Lifestyle

Pursuit (Travel): Get wrecked

There's more than one way to have fun in the famous waters of Key West.

Getting wrecked has always been a key economic driver for Florida’s Key West. Thanks to the proximity of trade routes and treacherous reefs, salvaging lost goods was good business indeed during the island’s early days under the U.S. flag. In fact, tourism operators like to brag that America’s southernmost city was the wealthiest per capita in the country during the early 1800s.

Times change. Modern navigation techniques mean Key West no longer feeds off foundering ships. Today, drowning tourists keep the local economy afloat. “A Cat-5 hurricane could be approaching,” says Ginny, a Duval Street guide, “and you’d still see a good drinking crowd at Sloppy Joe’s.” The Hemingway watering hole — which Papa’s boat pilot, Joe Russell, officially opened (nudge nudge, wink wink) the day Prohibition was repealed in 1933 — actually once ran video clips for a while of the world-famous Key West sunset, so customers could pretend they left the bar.

Not all tourists, of course, get wrecked in local dives. Some still come to dive wrecks. But tropical storms have taken their toll on the few sunken vessels that were in decent enough shape to convince recreational divers to get up at the crack of dawn for a good swim. The 187-foot Cayman Salvage Master still thrills divers advanced enough to drop below 80 feet. But repeated hurricane beatings have turned Joe’s Tug — a former harbor workhorse that was pretty much one of the only games in town for less experienced divers — into an underwhelming dive.

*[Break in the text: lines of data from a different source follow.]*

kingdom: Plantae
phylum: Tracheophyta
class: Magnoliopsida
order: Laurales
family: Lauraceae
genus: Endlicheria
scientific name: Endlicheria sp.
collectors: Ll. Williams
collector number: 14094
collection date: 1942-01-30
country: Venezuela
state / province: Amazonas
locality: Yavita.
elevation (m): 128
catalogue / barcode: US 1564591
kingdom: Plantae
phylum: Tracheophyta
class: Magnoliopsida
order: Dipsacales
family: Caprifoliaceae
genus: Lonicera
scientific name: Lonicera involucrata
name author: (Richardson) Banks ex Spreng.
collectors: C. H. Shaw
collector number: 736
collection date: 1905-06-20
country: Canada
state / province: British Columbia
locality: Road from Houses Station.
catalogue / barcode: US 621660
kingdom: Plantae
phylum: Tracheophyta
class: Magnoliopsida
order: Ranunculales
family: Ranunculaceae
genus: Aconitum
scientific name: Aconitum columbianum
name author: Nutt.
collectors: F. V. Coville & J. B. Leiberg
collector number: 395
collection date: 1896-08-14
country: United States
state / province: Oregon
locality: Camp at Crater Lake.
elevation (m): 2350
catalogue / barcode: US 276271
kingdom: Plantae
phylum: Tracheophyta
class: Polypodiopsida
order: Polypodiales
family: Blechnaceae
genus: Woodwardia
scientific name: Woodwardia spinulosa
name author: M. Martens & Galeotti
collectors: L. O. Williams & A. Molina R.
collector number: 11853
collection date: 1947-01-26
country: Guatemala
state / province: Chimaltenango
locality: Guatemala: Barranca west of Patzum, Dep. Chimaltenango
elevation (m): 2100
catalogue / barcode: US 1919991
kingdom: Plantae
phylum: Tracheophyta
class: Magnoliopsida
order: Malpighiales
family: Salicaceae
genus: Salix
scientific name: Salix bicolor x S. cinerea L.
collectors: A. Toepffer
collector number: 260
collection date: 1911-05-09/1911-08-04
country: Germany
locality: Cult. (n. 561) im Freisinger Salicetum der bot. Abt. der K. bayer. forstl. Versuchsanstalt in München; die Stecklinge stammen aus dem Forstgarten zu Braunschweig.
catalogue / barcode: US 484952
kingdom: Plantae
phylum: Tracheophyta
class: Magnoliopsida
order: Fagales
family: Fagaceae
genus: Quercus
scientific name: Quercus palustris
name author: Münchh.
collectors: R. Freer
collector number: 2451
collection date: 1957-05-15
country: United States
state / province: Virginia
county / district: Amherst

There is good news, though. Advanced and novice divers alike will soon be able to explore the massive 524-foot USAFS Gen. Hoyt S. Vandenberg, if all goes to plan. Initially commissioned as the USS Gen. Harry Taylor, this Second World War transport was converted to a ballistic missile tracker in 1961. In the late ’90s, it was brought out of dry dock to portray the secret Russian communications ship in Virus, a forgettable movie staring Donald Sutherland, Jamie Lee Curtis and William Baldwin (who play sea-dog characters battling alien pirates — seriously).

Pending completion of an environmental cleanup, local dive shops anticipate the Vandenberg to be sunk next spring and serve as an artificial reef. It will sit at a depth of about 140 feet, but the top of the superstructure, with all its radar disks, will be just 40 feet deep, accessible to all certified divers.

The, er, bottom line is that the Vandenberg — with its warren of wells, holds and shafts — promises to be a wreck dive far more entertaining than any movie it might have starred in.